= ACTIVITY =
Change "Unduhan Gratis" to "Free Download" throughout the items, starting at the beginning and ending at the line that contains "ini untuk Windows.". Write out those lines again with nothing else altered, and leave the pictures out.

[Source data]
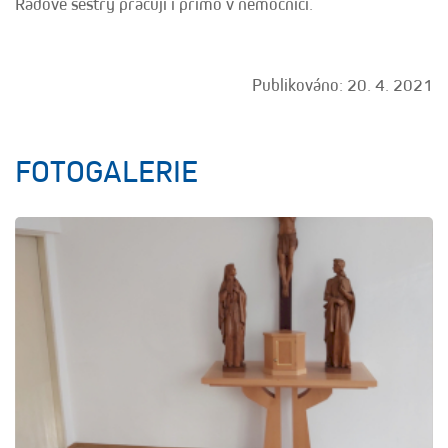
Řádové sestry pracují i přímo v nemocnici.
Publikováno: 20. 4. 2021
FOTOGALERIE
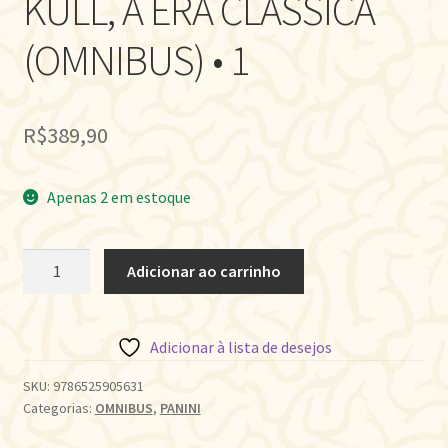
KULL, A ERA CLÁSSICA
(OMNIBUS) • 1
R$
389,90
Apenas 2 em estoque
KULL,
Adicionar ao carrinho
A
ERA
CLÁSSICA
Adicionar à lista de desejos
(OMNIBUS)
•
SKU:
9786525905631
Categorias:
OMNIBUS
,
PANINI
1
quantidade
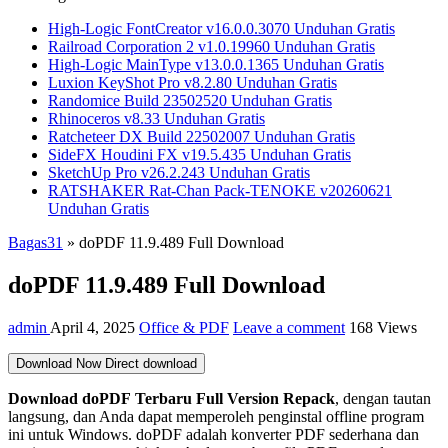
High-Logic FontCreator v16.0.0.3070 Unduhan Gratis
Railroad Corporation 2 v1.0.19960 Unduhan Gratis
High-Logic MainType v13.0.0.1365 Unduhan Gratis
Luxion KeyShot Pro v8.2.80 Unduhan Gratis
Randomice Build 23502520 Unduhan Gratis
Rhinoceros v8.33 Unduhan Gratis
Ratcheteer DX Build 22502007 Unduhan Gratis
SideFX Houdini FX v19.5.435 Unduhan Gratis
SketchUp Pro v26.2.243 Unduhan Gratis
RATSHAKER Rat-Chan Pack-TENOKE v20260621
Unduhan Gratis
Bagas31
»
doPDF 11.9.489 Full Download
doPDF 11.9.489 Full Download
admin
April 4, 2025
Office & PDF
Leave a comment
168 Views
Download Now
Direct download
Download doPDF
Terbaru Full Version Repack
, dengan tautan
langsung, dan Anda dapat memperoleh penginstal offline program
ini untuk Windows. doPDF adalah konverter PDF sederhana dan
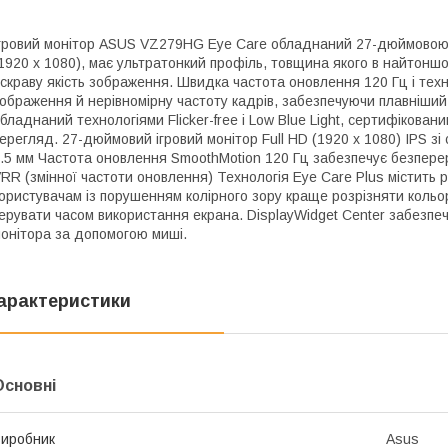
гровий монітор ASUS VZ279HG Eye Care обладнаний 27-дюймовою 
1920 x 1080), має ультратонкий профіль, товщина якого в найтоншом
скраву якість зображення. Швидка частота оновлення 120 Гц і техн
ображення й нерівномірну частоту кадрів, забезпечуючи плавніший 
бладнаний технологіями Flicker-free і Low Blue Light, сертифіков
ерегляд. 27-дюймовий ігровий монітор Full HD (1920 x 1080) IPS 
.5 мм Частота оновлення SmoothMotion 120 Гц забезпечує безпере
RR (змінної частоти оновлення) Технологія Eye Care Plus містить 
ористувачам із порушенням колірного зору краще розрізняти кольо
ерувати часом використання екрана. DisplayWidget Center забезпе
онітора за допомогою миші.
арактеристики
Основні
иробник
Asus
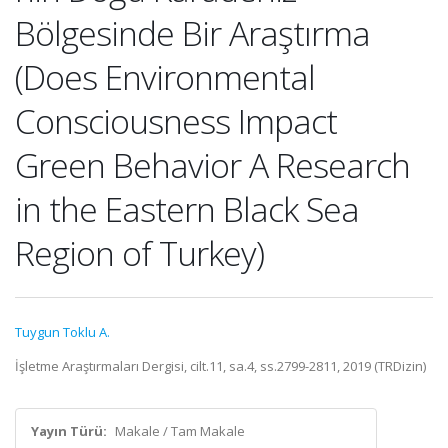
Bölgesinde Bir Araştırma
(Does Environmental
Consciousness Impact
Green Behavior A Research
in the Eastern Black Sea
Region of Turkey)
Tuygun Toklu A.
İşletme Araştırmaları Dergisi, cilt.11, sa.4, ss.2799-2811, 2019 (TRDizin)
Yayın Türü:
Makale / Tam Makale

= ANSWER TO THE EXERCISE =
Řádové sestry pracují i přímo v nemocnici.
Publikováno: 20. 4. 2021
FOTOGALERIE
KULL, A ERA CLÁSSICA
(OMNIBUS) • 1
R$
389,90
Apenas 2 em estoque
KULL,
Adicionar ao carrinho
A
ERA
CLÁSSICA
Adicionar à lista de desejos
(OMNIBUS)
•
SKU:
9786525905631
Categorias:
OMNIBUS
,
PANINI
1
quantidade
High-Logic FontCreator v16.0.0.3070 Free Download
Railroad Corporation 2 v1.0.19960 Free Download
High-Logic MainType v13.0.0.1365 Free Download
Luxion KeyShot Pro v8.2.80 Free Download
Randomice Build 23502520 Free Download
Rhinoceros v8.33 Free Download
Ratcheteer DX Build 22502007 Free Download
SideFX Houdini FX v19.5.435 Free Download
SketchUp Pro v26.2.243 Free Download
RATSHAKER Rat-Chan Pack-TENOKE v20260621
Free Download
Bagas31
»
doPDF 11.9.489 Full Download
doPDF 11.9.489 Full Download
admin
April 4, 2025
Office & PDF
Leave a comment
168 Views
Download Now
Direct download
Download doPDF
Terbaru Full Version Repack
, dengan tautan
langsung, dan Anda dapat memperoleh penginstal offline program
ini untuk Windows. doPDF adalah konverter PDF sederhana dan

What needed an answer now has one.